Por fim, e não menos importante, é preciso desapegar-se de lugares e pessoas. A missão faz com que o missionário se relacione com muitas pessoas, e com elas estabeleça vínculos de amizade. Isso é bom, justo e necessário. Sem amizade a missão não se realiza, porque o missionário não é um despachante, mas alguém que se envolve com os dilemas das pessoas, disponibilizando-se a ajudá-las. O apego às pessoas está no fato de não conseguir se libertar delas, criando uma espécie de dependência. Aí já não temos amizade, mas prisão. O missionário não pode perder a liberdade; do contrário, não consegue evangelizar. Permanecer preso às pessoas e grupos é prejudicial à missão, porque prejudica o anúncio do Evangelho. Quem se prende a pessoas e grupos corre o risco de falar somente o que lhes agrada, ocultando a verdade do Evangelho.

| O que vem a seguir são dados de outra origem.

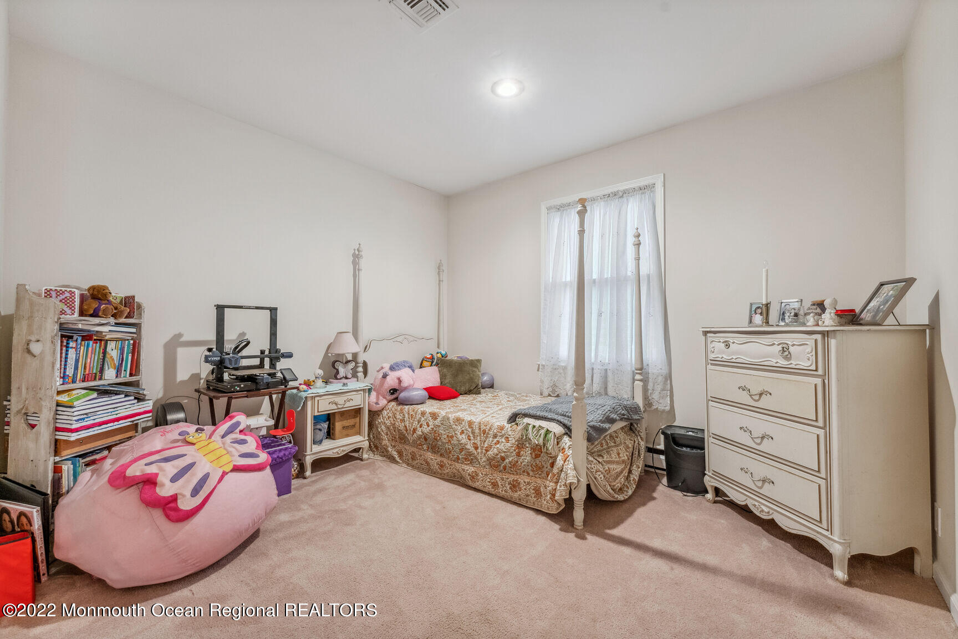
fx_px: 373
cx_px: 479
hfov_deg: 104.3
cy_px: 320
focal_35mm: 14
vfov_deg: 81.2
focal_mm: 14
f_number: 8
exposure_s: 1/20
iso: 2500
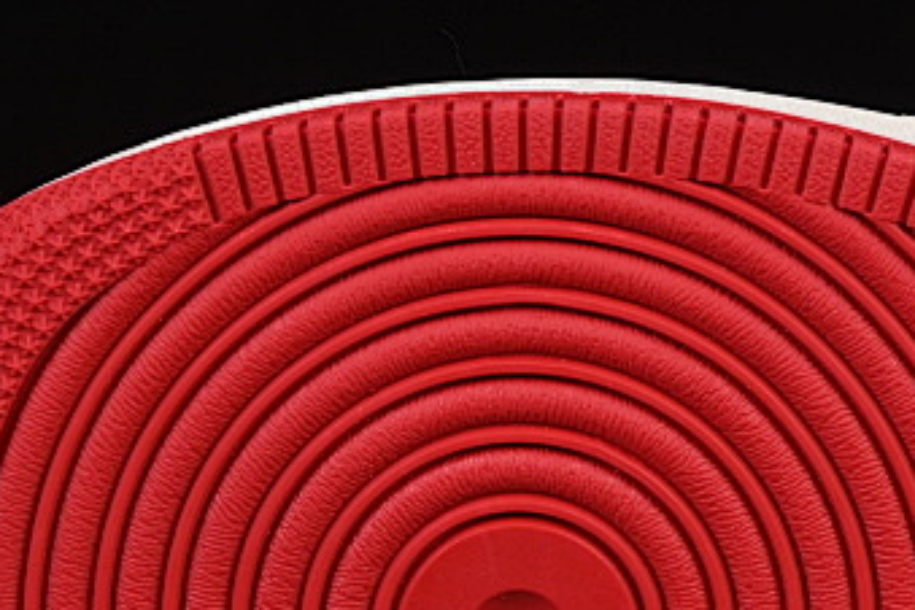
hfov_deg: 8.6
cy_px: 232
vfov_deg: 5.7
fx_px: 6074
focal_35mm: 239
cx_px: 910
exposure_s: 1/80
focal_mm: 50
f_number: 8
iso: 160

A disponibilidade é uma das regras da missão. Quem assume a missão se coloca à disposição da missão, sendo nomeado e enviado para os lugares nos quais a necessidade exige determinado perfil de missionário. Havendo missionário suficiente para atender à demanda da missão, o ideal é atender às exigências de determinados ofícios e lugares, no sentido de escolher o missionário “certo” para determinado lugar, ou ofício. Isso evita que determinado lugar, ou cargo tenha um missionário totalmente incompatível com as respectivas exigências. Quando isso ocorre, o povo de Deus sofre as consequências.

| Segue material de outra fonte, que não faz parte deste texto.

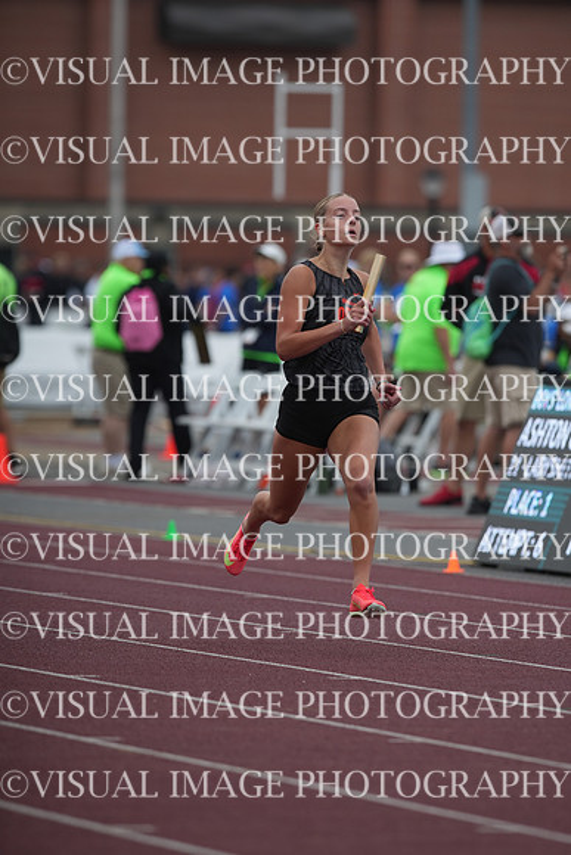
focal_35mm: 300
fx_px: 7133
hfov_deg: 4.6
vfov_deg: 6.9
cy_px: 428
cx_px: 286
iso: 400
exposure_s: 1/2000
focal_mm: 300
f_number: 4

As obras e ofícios pertencem à Igreja, instrumento a serviço da missão de Jesus, e exigem pessoas capazes e disponíveis para servir. Este é o ideal a ser buscado e vivido. Fora deste ideal, a Igreja pode ser transformada em uma empresa, cujos cargos e ministérios são disputados, gerando conflitos e escândalos. Desapegar-se de lugares e não cair na tentação de exigir determinados lugares, cargos e ministérios são virtudes que revelam liberdade e consciência da missão. Trata-se de um processo de discernimento e um caminho que pode ser trilhado com o auxílio da graça de Deus, sem a qual não existe missão.